Published online Mar 14, 2016. doi: 10.3748/wjg.v22.i10.2922
Peer-review started: October 31, 2015
First decision: December 11, 2015
Revised: December 26, 2015
Accepted: January 17, 2016
Article in press: January 18, 2016
Published online: March 14, 2016
Processing time: 125 Days and 17.4 Hours
With the growing number of patients in need of liver transplantation, there is a need for adopting new and modifying existing allocation policies that prioritize patients for liver transplantation. Policy should ensure fair allocation that is reproducible and strongly predictive of best pre and post transplant outcomes while taking into account the natural history of the potential recipients liver disease and its complications.

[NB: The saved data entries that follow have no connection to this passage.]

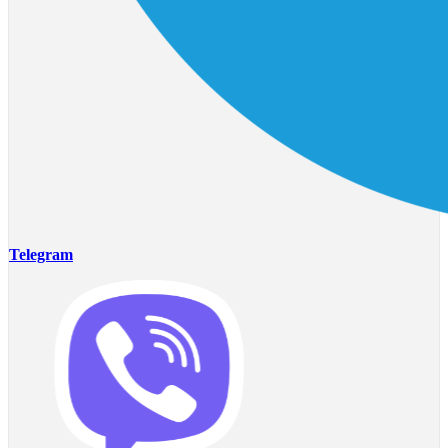
Telegram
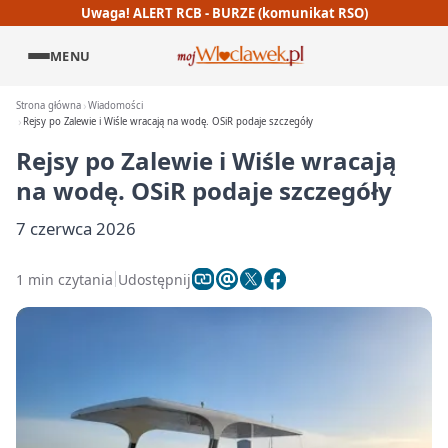
Uwaga! ALERT RCB - BURZE (komunikat RSO)
MENU
Strona główna
Wiadomości
Rejsy po Zalewie i Wiśle wracają na wodę. OSiR podaje szczegóły
Rejsy po Zalewie i Wiśle wracają
na wodę. OSiR podaje szczegóły
7 czerwca 2026
1 min czytania
Udostępnij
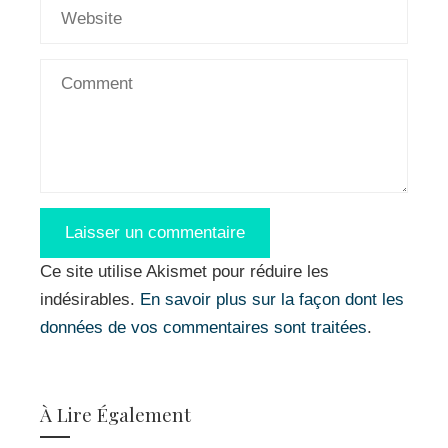
Ce site utilise Akismet pour réduire les
indésirables.
En savoir plus sur la façon dont les
données de vos commentaires sont traitées
.
À Lire Également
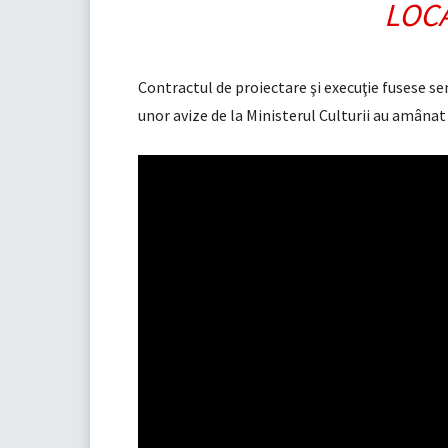
LOCA
Contractul de proiectare şi execuţie fusese se
unor avize de la Ministerul Culturii au amânat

There is wide acceptance for allocation policies based on urgency in which the sickest patients on the waiting list with the highest risk of mortality receive priority. Model for end-stage liver disease and Child-Turcotte-Pugh scoring system, the two most universally applicable systems are used in urgency-based prioritization. However, other factors must be considered to achieve optimal allocation. Factors affecting pre-transplant patient survival and the quality of the donor organ also affect outcome. The optimal system should have allocation prioritization that accounts for both urgency and transplant outcome. We reviewed past and current liver allocation systems with the aim of generating further discussion about improvement of current policies.
Core tip: This manuscript is a review on the different allocation systems developed in the field of liver transplantation. The review includes an overview of the past and current policies with critical discussion. It also reviews specific studies and suggested allocation models developed with the aim of improving current systems.